TASK INSTRUCTIONS
The expected output is an exact copy of the lines from the one containing "- enhancing-tissue mask" through the final line of the entries below, with no images.

[Opening DATASET EXTRACT section]

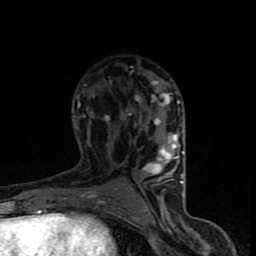
Breast MRI (dynamic contrast-enhanced), one axial slice; slice 47 of 90 in the series (ordered by position); cropped to one breast; dynamic contrast-enhanced series, time point 2 of 8 at this slice position (early post-contrast); 1.5 T; TE 4.2 ms, TR 7 ms; 2 mm slice thickness; 256 × 256 image matrix, field of view 150 × 150 mm. Female patient.
Outlined on this slice (semi-automatic segmentation, software-assisted and operator-edited):
- enhancing-tissue mask used for the functional tumour volume (all voxels passing the contrast-enhancement thresholds inside the analysis volume; usually the tumour): bounding box [x1, y1, x2, y2] px = [65, 80, 184, 206]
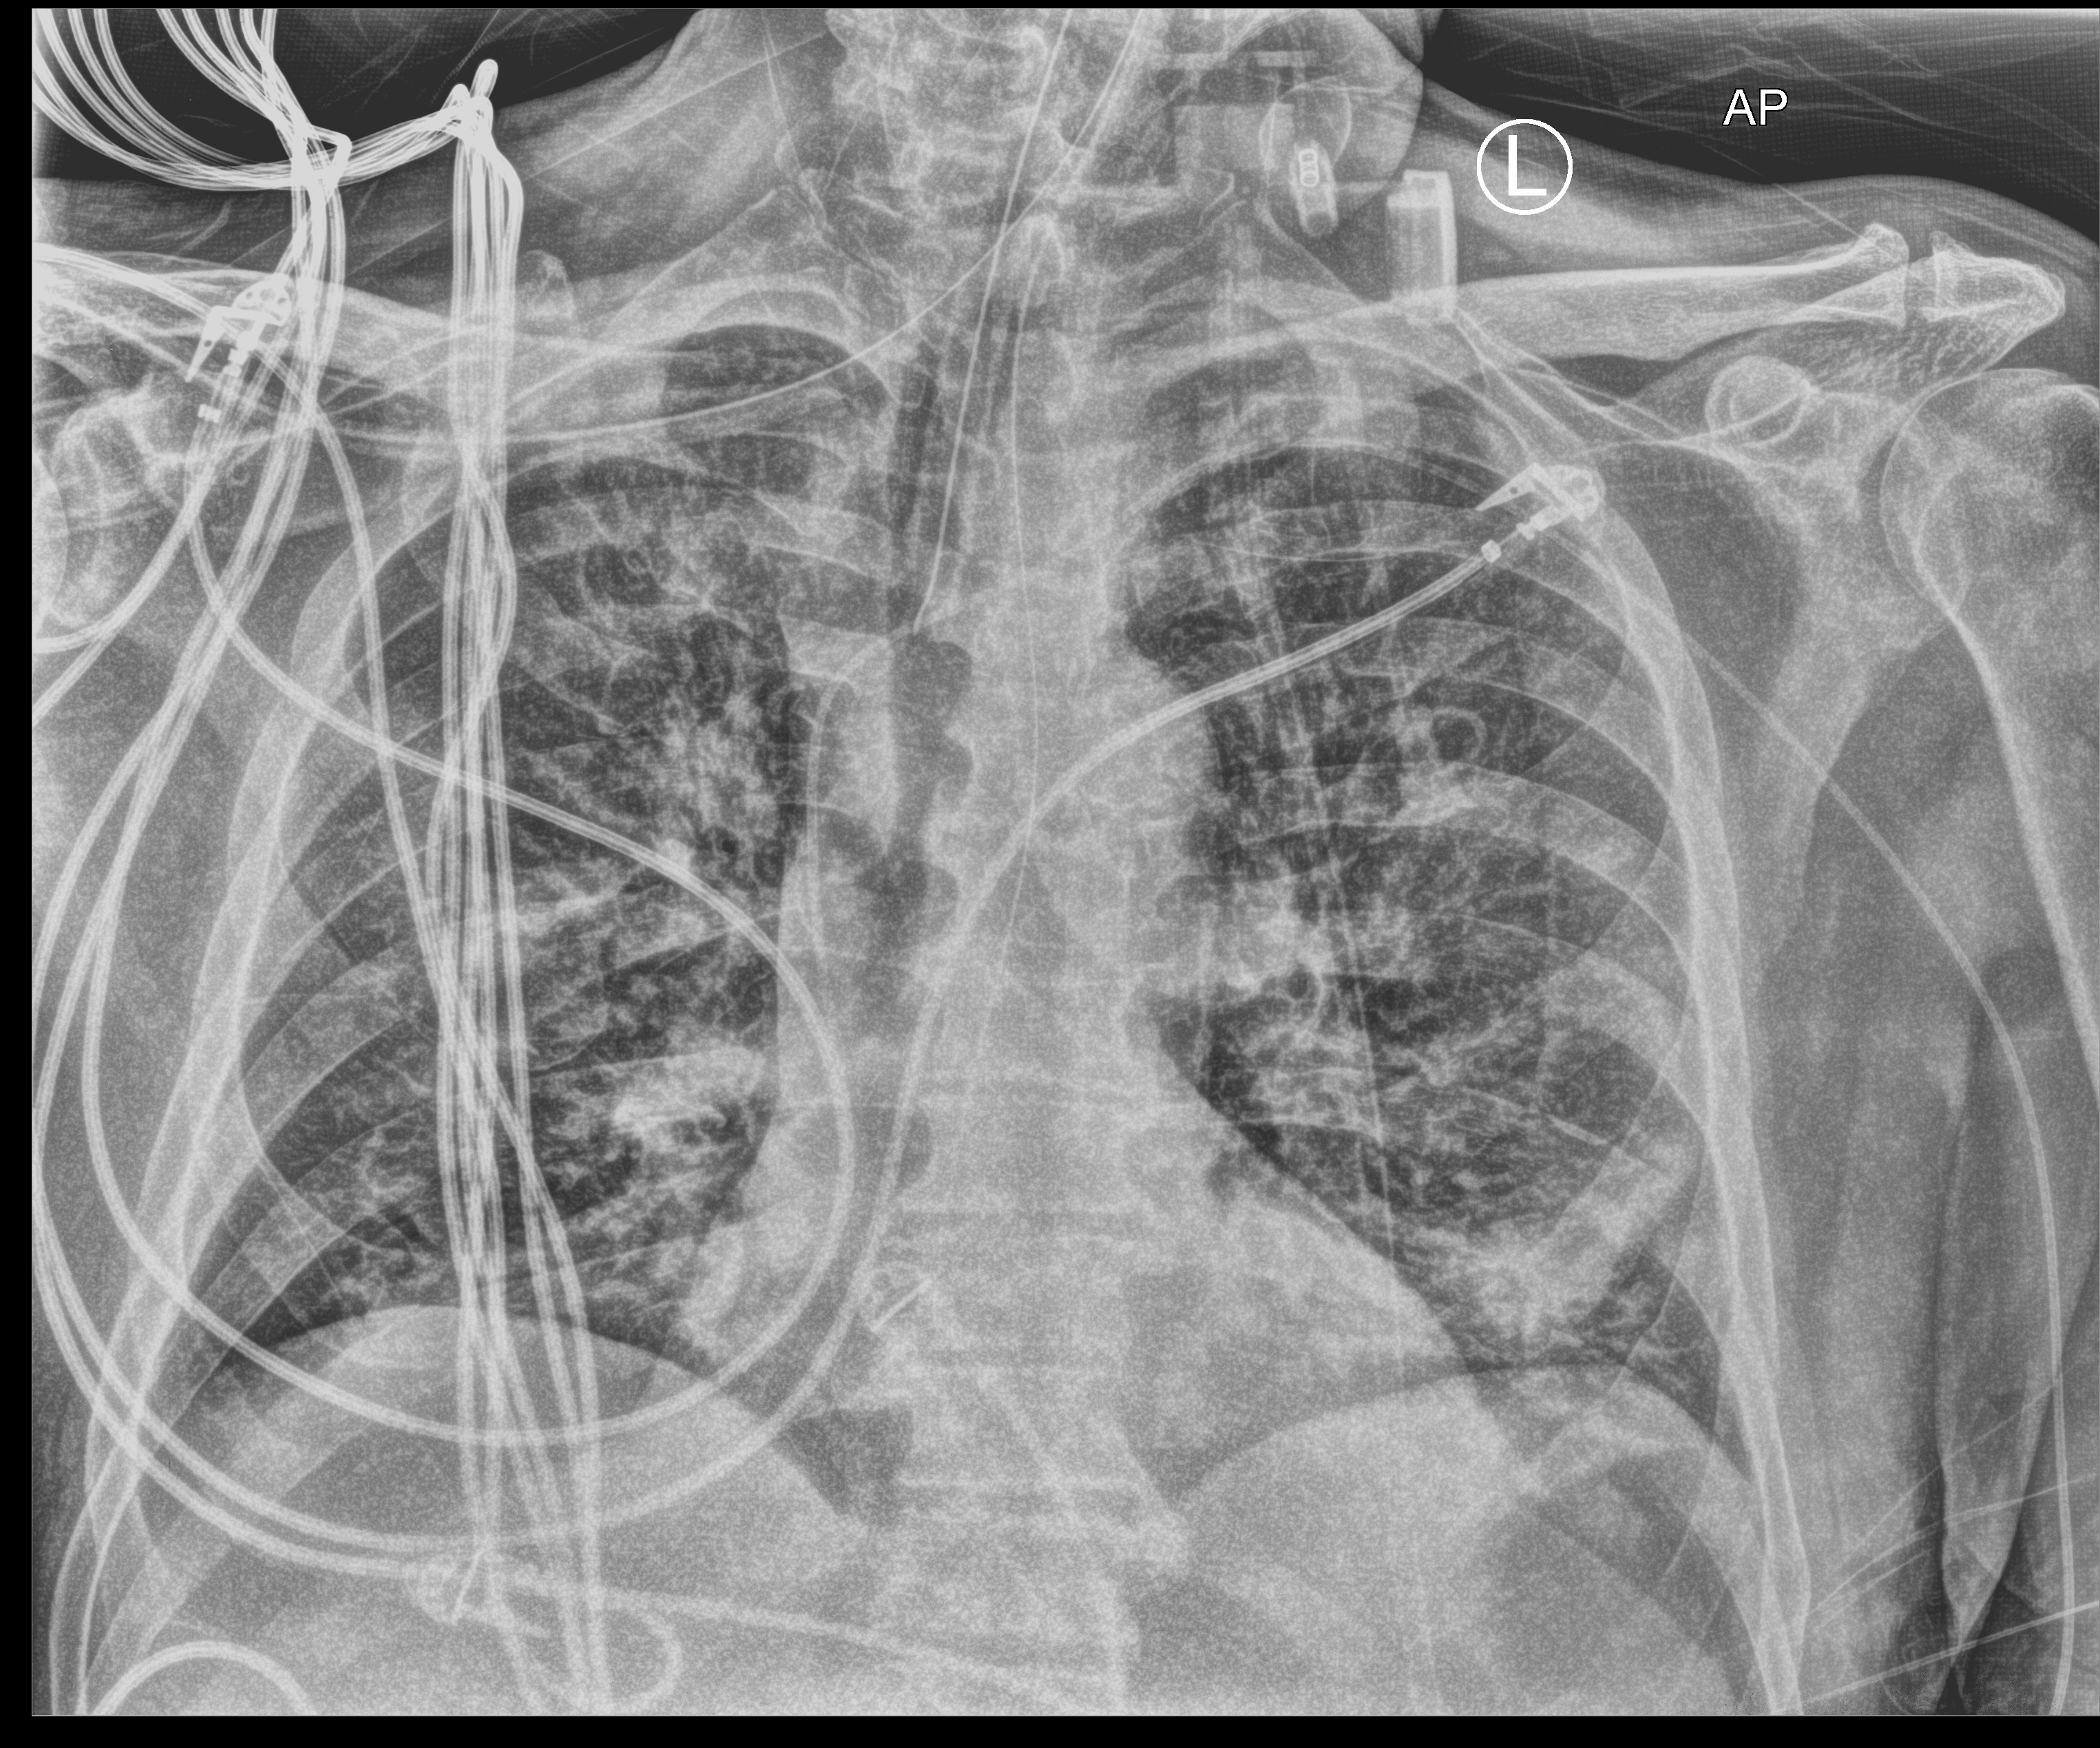
Chest X-ray (portable); anteroposterior (AP) projection. Male patient hospitalised with COVID-19, age 60–74 years.
Hospital-stay facts (about this admission, not read from this image; timing relative to this image not recorded): hypertension (admission record): yes.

[Closing DATASET EXTRACT section]

EXPECTED OUTPUT
- enhancing-tissue mask used for the functional tumour volume (all voxels passing the contrast-enhancement thresholds inside the analysis volume; usually the tumour): bounding box [x1, y1, x2, y2] px = [65, 80, 184, 206]
Chest X-ray (portable); anteroposterior (AP) projection. Male patient hospitalised with COVID-19, age 60–74 years.
Hospital-stay facts (about this admission, not read from this image; timing relative to this image not recorded): hypertension (admission record): yes.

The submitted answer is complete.